La contre-attaque chinoise n'a pas tardé. Pékin menace de restreindre ses exportations de terres rares, ces métaux indispensables dans les produits de haute technologie dont elle détient le quasi-monopole mondial. Une réponse aux attaques de Washington contre le groupe Huawei.
La Chine détient le quasi-monopole de la production de ce qu'on appelle les terres rares. Une domination qui place les autres nations en position de dépendance. Il y a quelques jours, Pékin menaçait à mots couverts de couper ses approvisionnements si les États-Unis ne modèrent pas leurs accusations d'espionnage contre le groupe de télécommunications chinois Huawei.
Que sont les terres rares ?
Les terres rares sont un groupe de 17 minerais appelés par exemple néodyme, dysprosium ou lanthane. Ils sont utilisés partout : dans nos ordinateurs, nos téléphones, nos voitures, nos ampoules et sont indispensables pour la fabrication des éoliennes et de certains armements, comme les missiles longue portée.
Autant dire qu'ils sont incontournables aujourd'hui.
Les États-Unis ont récemment classé les terres rares comme hautement stratégiques pour l'économie et la défense nationale.
D'où viennent les terres rares ?
Des gisements de terres rares se répartissent un peu partout sur la planète. Ces minerais sont même présents en plus grande quantité que l'or et l'argent dans la croûte terrestre. "ll y en a en Afrique, en Asie, en Australie, en Europe et en Amérique du Nord comme du Sud, affirme Johann Tuduri, géologue au BRGM (Bureau de Recherches Géologiques et Minières) en France. On peut même trouver sur certains continents, plus de terres rares qu'en Chine, c'est le cas par exemple au Groenland."
La ressource n'est donc pas si rare contrairement à ce que ce que son nom laisse entendre. Pourtant, c'est la Chine qui produit aujourd'hui environ 80% des terres rares consommées dans le monde.
Pourquoi la Chine a-t-elle le monopole ?
Ce quasi-monopole s'est installé à la fin des années 80. A l'époque les Etats-Unis et d'autres pays occidentaux délaissent leurs mines de terres rares. Non seulement elles sont jugées très polluantes, mais surtout elles ne sont plus compétitives face aux exploitations chinoises.
"Nous, l'Occident, raconte Guillaume Pitron, journaliste, auteur de "La guerre des métaux rares" (éditions Les liens qui libèrent), pouvions produire ces terres rares et d'autres métaux rares nous-mêmes mais nous avons préféré fermer nos usines ou ne pas en ouvrir de nouvelles , fermer des mines ou ne pas en ouvrir d'autres, et laisser cette production partir vers la Chine, qui, selon une logique de spécialisation minière, est devenue le producteur à 80%, 85% voire 90% des terres rares aujourd'hui."

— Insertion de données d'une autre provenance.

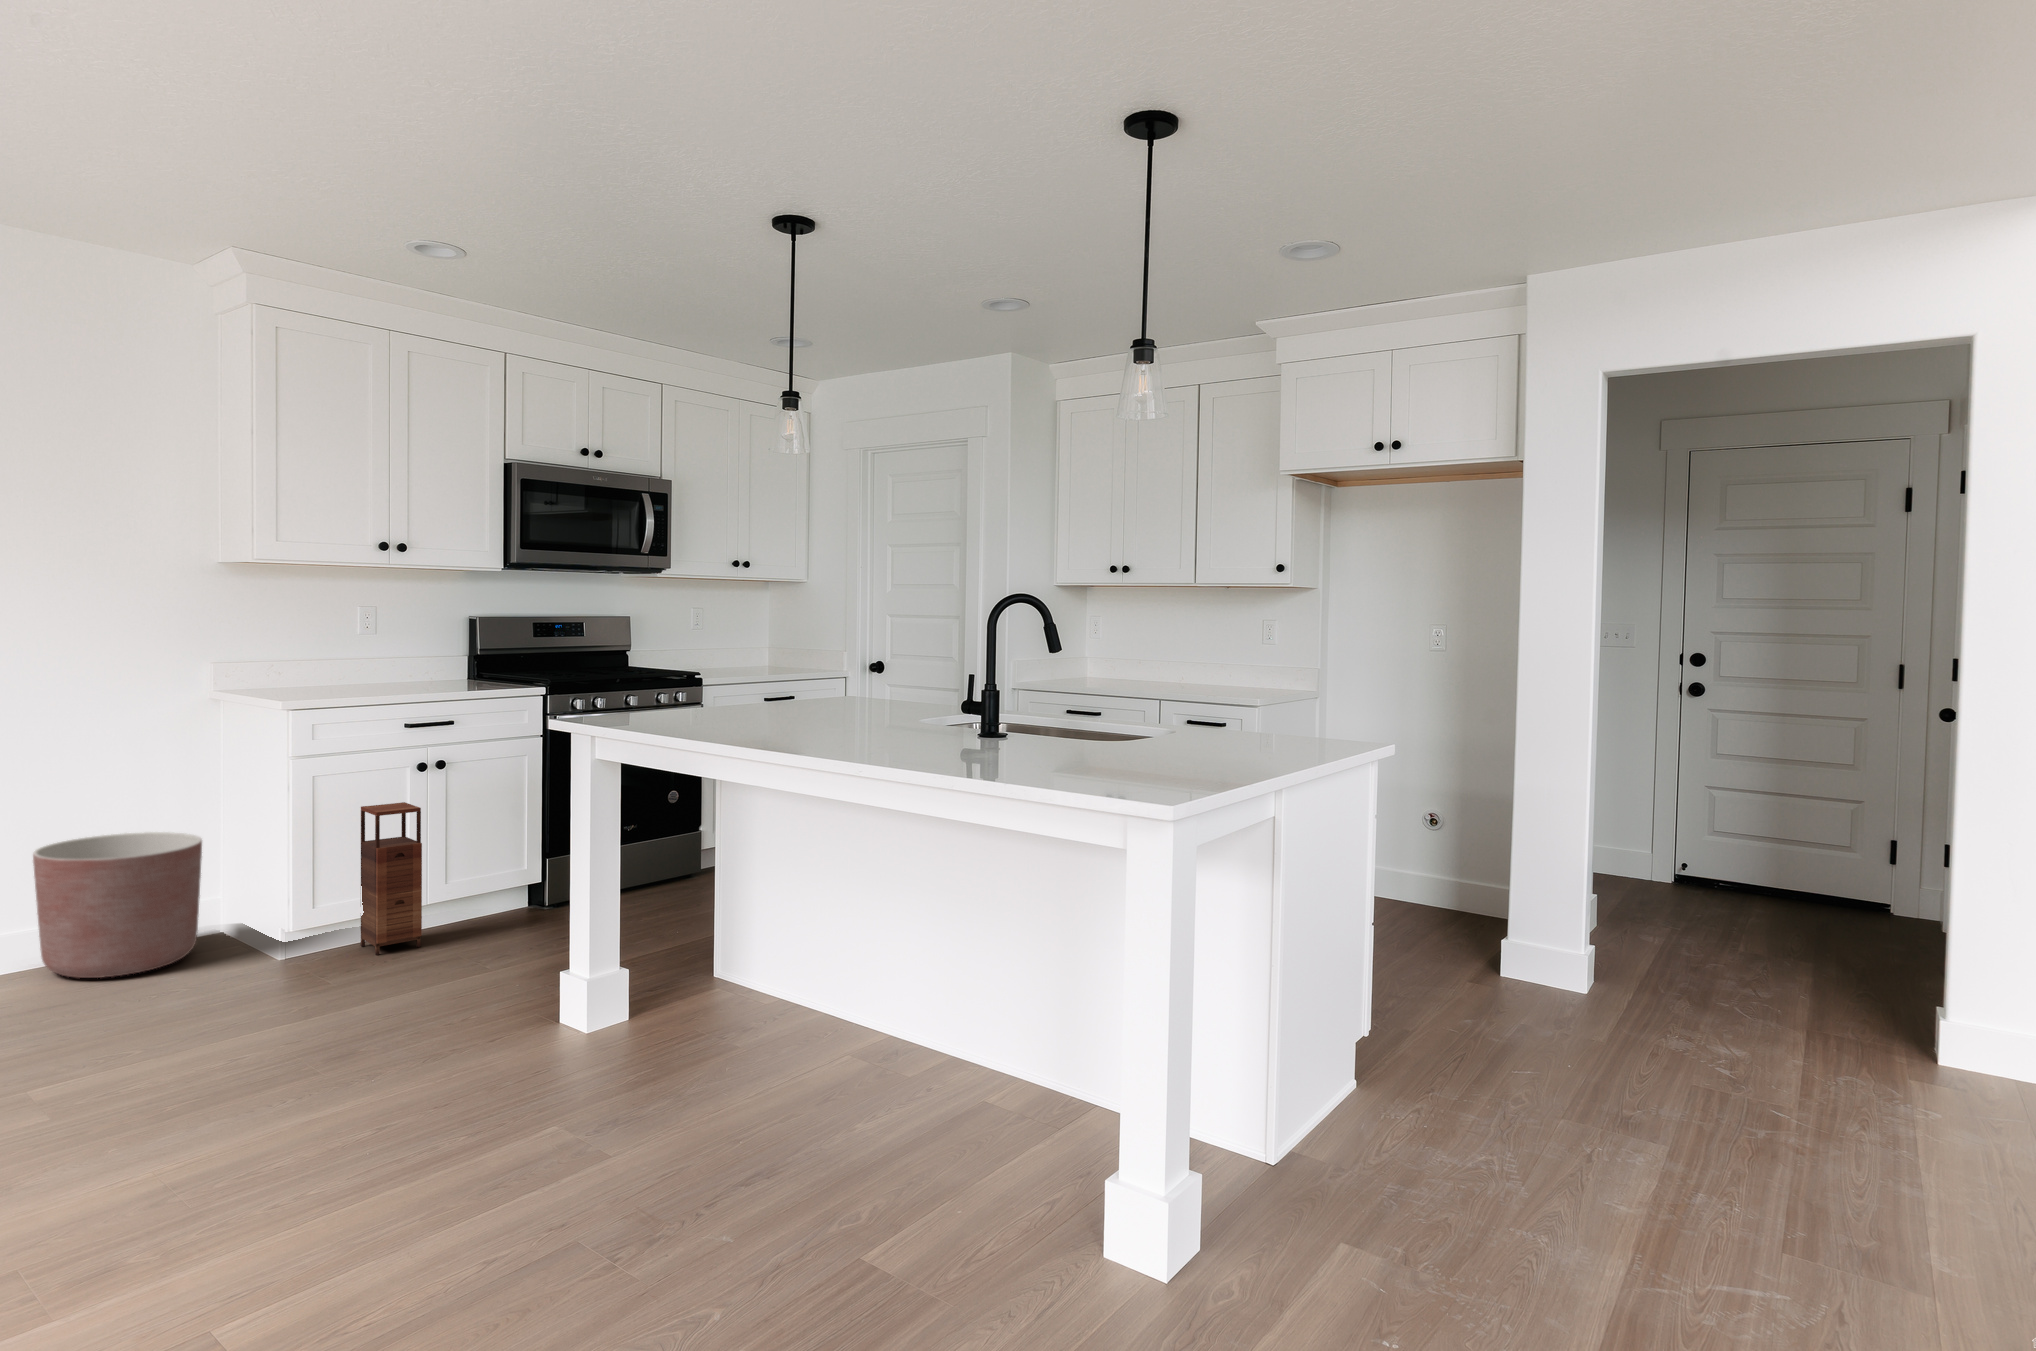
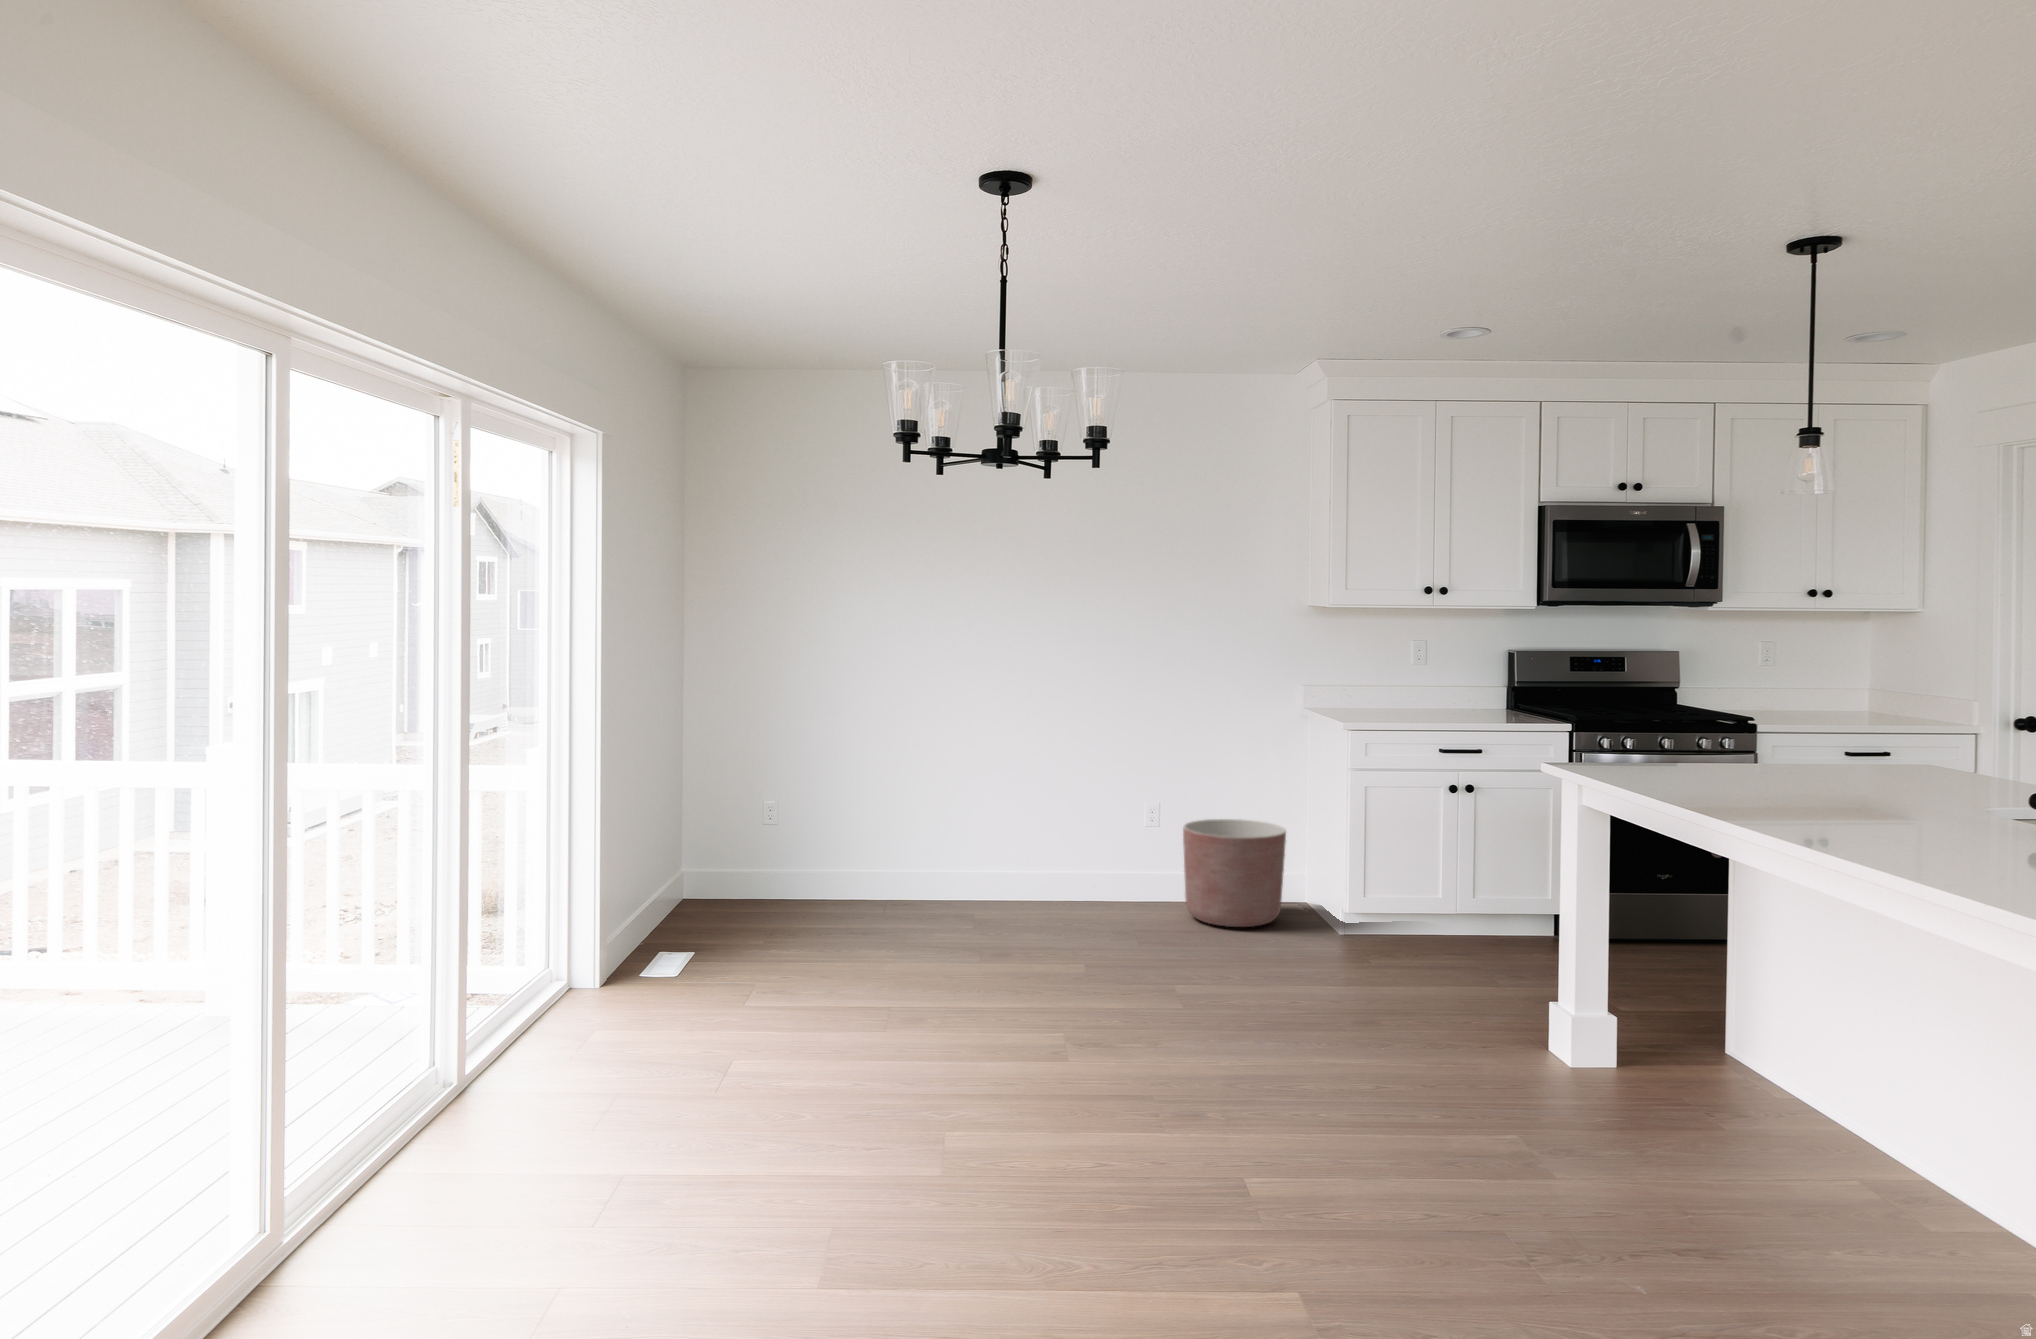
storage cabinet: present [361,802,422,955] -> none [1397,819,1448,952]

Sauf qu'à mesure que les innovations technologiques se développent, ces 17 minerais deviennent incontournables. C'est seulement récemment que les Occidentaux ont réalisé leur dépendance aux exportations de la Chine.

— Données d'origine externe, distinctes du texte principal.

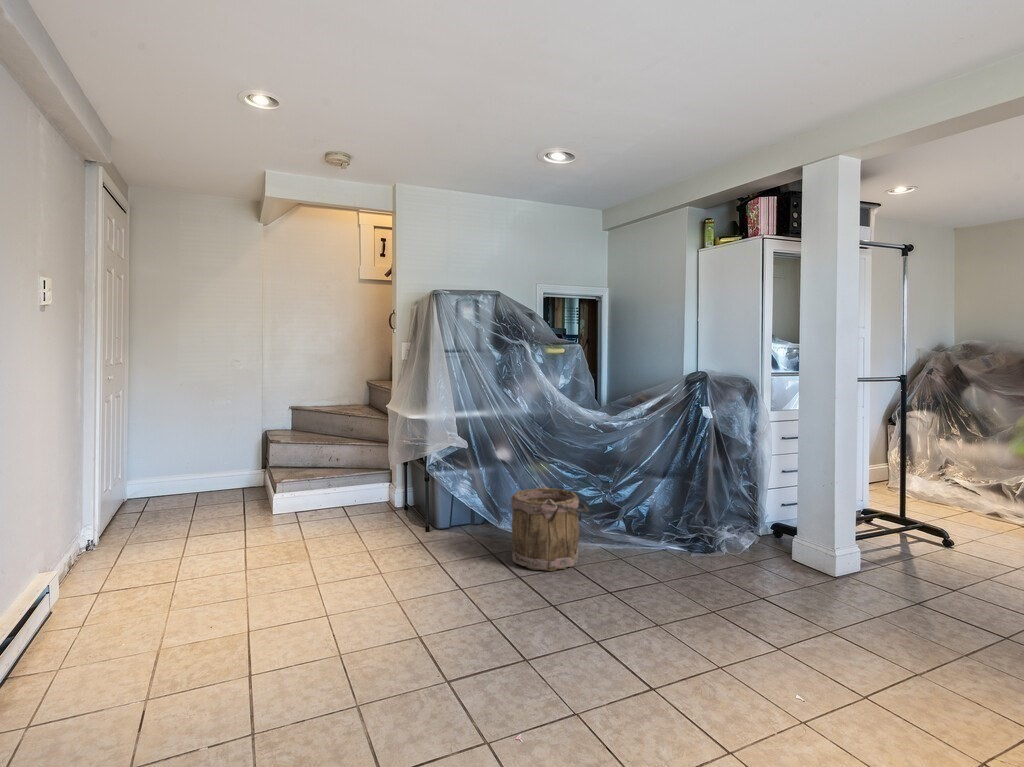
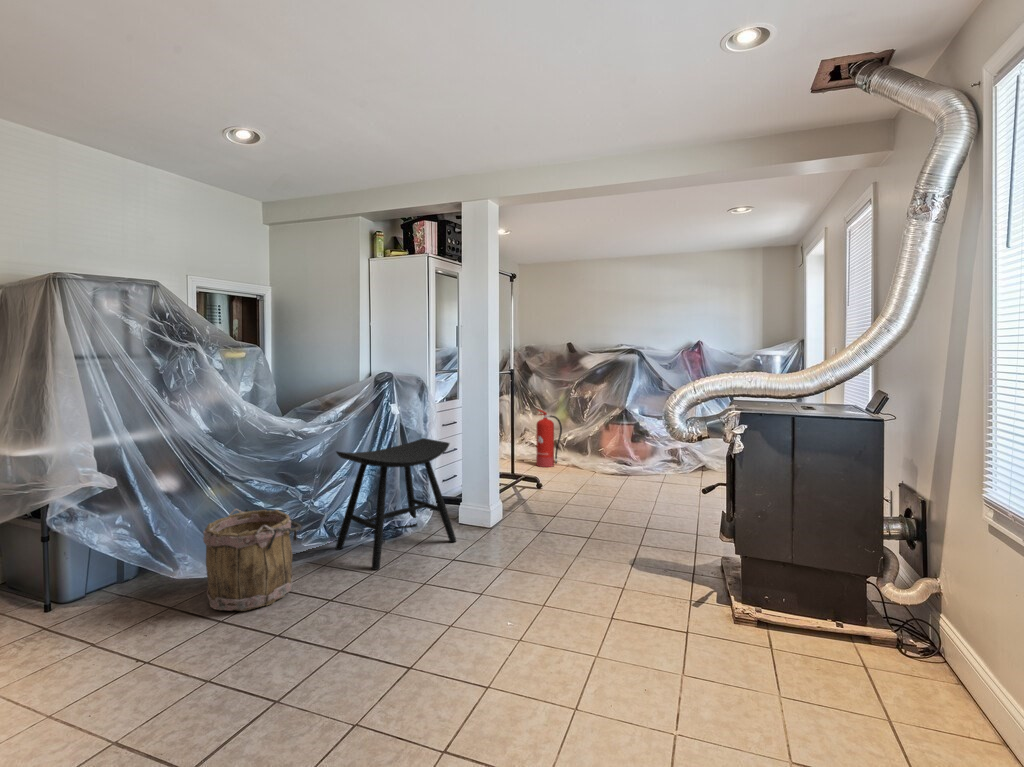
fire extinguisher: none [960,434,1008,520] -> present [536,410,562,467]
stool: none [633,446,763,572] -> present [335,438,456,570]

Les Etats-Unis peuvent-ils trouver d'autres sources ?
Si Pékin décidait de fermer complètement le robinet de terres rares du jour au lendemain, les producteurs de produits technologiques mais aussi l'armée américaine se retrouveraient le bec dans l'eau. Même si les ressources existent ailleurs qu'en Chine.
Guillaume Pitron rappelle que "le temps minier est très long. Ce n'est pas en quelques mois qu'on ouvre une mine. Tout cela prend du temps et en réalité les Américains n'ont pas vraiment les moyens de substituer 100% de leurs approvisionnements qui viennent de Chine par d'autres approvisionnements à parts égales provenants d'autres sources."
Le géologue Johann Tuduri confirme que les Américains "ne peuvent pas du jour au lendemain rouvrir une mine et produire autant qu'ils ont besoin de ces terres rares. Il va falloir qu'ils montent progressivement leurs capacités d'exploitations et de traitement. Ils ont les gisements dans le sous-sol mais ces gisements ne sont pas des mines. Tout cela peut prendre jusqu'à 5 ans."
Les États-Unis ont déjà rouvert leur exploitation de Mountain Pass en Californie depuis 2012. Et Washington vient de dévoiler, ce mardi 4 juin, une stratégie en six points pour s'assurer un approvisionnement en terres rares.